Table 4.10 lists the total start-up costs for the processing facility. Building expenses include the cost of material, contractor labor, refrigeration/freezer units, land improvements and sewer fees. Straight line depreciation for non-residential real property has a recovery period of 39 years which equates to $38,611 a year (IRS, 2007).

Total Start-up Costs for Processing Facility
Cost category Cost
Building expenses $1,333,369
Furniture & fixtures $36,360
Facility equipment $136,100
Total start-up $1,505,829
Depreciation $38,611

Processing Facility Loan Amortization
The amortization table 4.11, loan principal and interest amount, reflects the total start-up costs to construct and furnish the processing facility, assuming a loan period of 15 years at 9% interest. The following expenses were used: processing facility building expenses at $1,333,369; furniture and fixtures at $36,360; and processing facility equipment at $136,100.

Amortization table



Processing Facility Operating Costs

The financial projections show an estimate of annual income, cost of goods, and operating costs for the processing facility.
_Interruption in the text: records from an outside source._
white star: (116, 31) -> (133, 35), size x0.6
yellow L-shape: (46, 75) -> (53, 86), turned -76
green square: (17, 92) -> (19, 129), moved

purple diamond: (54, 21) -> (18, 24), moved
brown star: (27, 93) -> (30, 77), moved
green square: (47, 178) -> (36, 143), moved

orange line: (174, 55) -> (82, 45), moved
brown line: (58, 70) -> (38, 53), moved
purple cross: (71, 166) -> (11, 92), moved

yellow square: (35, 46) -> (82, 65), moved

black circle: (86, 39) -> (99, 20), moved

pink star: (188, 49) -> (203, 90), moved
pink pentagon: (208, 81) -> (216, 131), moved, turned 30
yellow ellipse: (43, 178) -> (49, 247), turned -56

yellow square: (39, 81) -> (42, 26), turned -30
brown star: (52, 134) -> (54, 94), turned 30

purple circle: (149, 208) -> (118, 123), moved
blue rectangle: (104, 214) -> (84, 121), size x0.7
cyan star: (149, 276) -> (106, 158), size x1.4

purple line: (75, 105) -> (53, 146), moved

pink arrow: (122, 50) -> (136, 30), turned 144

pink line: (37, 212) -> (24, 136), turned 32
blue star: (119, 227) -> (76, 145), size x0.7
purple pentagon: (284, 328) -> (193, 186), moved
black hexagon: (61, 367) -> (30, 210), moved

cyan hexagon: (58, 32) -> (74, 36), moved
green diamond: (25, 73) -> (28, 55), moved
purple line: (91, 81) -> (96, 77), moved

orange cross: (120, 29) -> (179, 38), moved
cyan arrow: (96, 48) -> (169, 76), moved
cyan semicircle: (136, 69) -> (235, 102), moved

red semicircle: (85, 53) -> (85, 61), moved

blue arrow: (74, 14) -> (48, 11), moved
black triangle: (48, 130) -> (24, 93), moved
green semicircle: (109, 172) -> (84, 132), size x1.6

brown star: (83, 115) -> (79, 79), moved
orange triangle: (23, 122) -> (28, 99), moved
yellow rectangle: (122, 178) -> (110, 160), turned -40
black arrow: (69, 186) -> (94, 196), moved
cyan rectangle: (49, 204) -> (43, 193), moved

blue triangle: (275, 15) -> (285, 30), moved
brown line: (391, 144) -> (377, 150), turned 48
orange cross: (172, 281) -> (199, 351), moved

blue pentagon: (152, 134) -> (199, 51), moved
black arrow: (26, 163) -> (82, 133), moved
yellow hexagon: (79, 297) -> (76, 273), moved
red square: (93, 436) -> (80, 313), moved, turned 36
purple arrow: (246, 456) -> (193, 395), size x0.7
Cost of goods is calculated as the price paid to the farmer; retail revenue is the price received by the processing facility. These include general expenses necessary to process the meat and distribute to retail locations. The financial statement also includes office expenses, such as telephones, office supplies and utilities, transportation and packaging expenses and maintenance and tool costs. Legal and accounting fees are also included.

Labor Expenses
Salary expenses include a full time manager/butcher, a brand/marketing product manager, an additional full time butcher and a full time office employee. Additional butchers and seasonal help will be hired as needed based on processing demand determined by the plant manager.

A plant manager usually receives a salary and full benefit package. Plant managers usually earn approximately $72,100 a year depending on size and location of the facility (Career Journal, 2007). Plant managers are usually responsible for overall operations, marketing, and member services. This position requires formal training in the agribusiness field, meat production experience, and a USDA slaughter certification. The plant manager will also be responsible for scheduling and managing the mobile slaughter units.

The brand/marketing product manager’s job is to develop and implement product marketing activities to develop brand awareness and to maximize sales. This individual should have experience marketing a product in a niche market and would report to the plant manager. The median yearly salary is $83,441 (, 2007).

Butchers earn an annual salary between $17,000 – 42,000, depending on duration and type of experience (Career Prospects, 2007). For the financial calculations, it was assumed that one butcher would be needed. The yearly salary of $42,000 was used for the forecast.

Additional butchers usually are paid approximately $11.00 an hour, approximately $21,440 a year; benefits are optional (College Grad, 2007). Seasonal labor requires experience, but no formal education. Typical rates vary depending on location, but in Northern Nevada, labor rates are approximately $15 per hour, working an estimated 24 weeks per year.

Office staff is usually paid $12 per hour with or without benefits, which equates to a yearly salary of $24,788. The office employee should have secretarial and bookkeeping skills, although a certified public accountant (CPA) should be kept on retainer for profit distribution and tax filing. A 15% tax and benefits percentage was calculated monthly.

Insurance Estimates
The insurance estimates (given in the financial forecast tables) do not represent firm quotes. They are estimates based on the preliminary information provided for builder’s risk, worker’s compensation, business auto and trailers, general liability and business personal property, and contents for a total of $71,000 a year (ISU Stetson-Beemer Insurance, 2007).